Essentially, ‘rights retention’ means that the author retains all or part of the rights that are bundled under the term copyright. Copyright is a collection of exclusive rights that automatically applies to published academic work. The point is that, when authors sign over their copyright to a publisher—as they often do when publishing in a subscription journal—that the author loses most if not all of these rights, and that they do not necessarily have permission from the new copyright owner to copy their own work, for example to disseminate copies to their researcher community, or to post their work on social media, or to deposit a copy in an institutional repository or on a website. With our ‘rights retention’ mechanism in place, authors would retain the right to re-use copies of their own work in this way.

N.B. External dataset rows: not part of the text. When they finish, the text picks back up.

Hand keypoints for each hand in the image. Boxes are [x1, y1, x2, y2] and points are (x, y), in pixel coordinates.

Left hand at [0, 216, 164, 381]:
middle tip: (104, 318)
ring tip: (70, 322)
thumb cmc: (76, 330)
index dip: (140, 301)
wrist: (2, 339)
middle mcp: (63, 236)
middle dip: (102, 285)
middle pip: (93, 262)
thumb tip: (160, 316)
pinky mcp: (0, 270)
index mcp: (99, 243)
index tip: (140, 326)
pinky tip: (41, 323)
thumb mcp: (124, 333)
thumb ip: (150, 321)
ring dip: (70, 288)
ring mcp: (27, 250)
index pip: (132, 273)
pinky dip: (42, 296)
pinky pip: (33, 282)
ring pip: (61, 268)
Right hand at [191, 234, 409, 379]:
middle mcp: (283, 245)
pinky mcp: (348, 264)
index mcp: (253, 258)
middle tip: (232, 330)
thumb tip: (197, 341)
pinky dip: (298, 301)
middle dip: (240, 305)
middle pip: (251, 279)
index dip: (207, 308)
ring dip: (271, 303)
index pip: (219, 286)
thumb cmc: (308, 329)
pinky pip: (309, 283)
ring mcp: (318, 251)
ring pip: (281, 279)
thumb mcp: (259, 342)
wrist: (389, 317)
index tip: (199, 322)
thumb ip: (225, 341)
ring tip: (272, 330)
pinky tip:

3. You retain the freedom to publish where you see fit

Authors retain the freedom to publish in a journal of their choice, whilst complying with all known external requirements including for next national research assessment following REF 2021. This is not always possible without this policy, especially not when open access requirements aligned with the international open access initiative Plan S are in force, such as for National Institute for Health and Care Research (NIHR) and UK Research and Innovation (UKRI) funded research. Plan S requires that ‘scientific publications that result from research funded by public grants must be published in compliant Open Access journals or platforms’, which means they must be published in fully open access journals but not in so-called hybrid journals (which offer both subscription and open access content) unless the publisher has committed to transition the journal to a fully open access journal within a certain timeframe, or that the author accepted manuscript must be available from a repository from the date of first publication under the CC BY licence. Under Plan S rules, authors would not be able to publish in subscription-based journals without a compliant self-archiving policy that allows immediate open access under the CC BY licence, or in hybrid journals that are not compliant with Plan S requirements for such journals, or that are simply too costly to publish in (the open access fee for Nature-branded journals is EUR 9,500).

4. You automatically comply with all external requirements

Our rights retention mechanism guarantees you can publish in any journal, in the full knowledge that you will comply with Plan S rules–which covers funders such as UK Research and Innovation (UKRI), the National Institute for Health and Care Research (NIHR), and the Wellcome Trust–, and with the forthcoming open access requirements for the national research assessment REF 2029.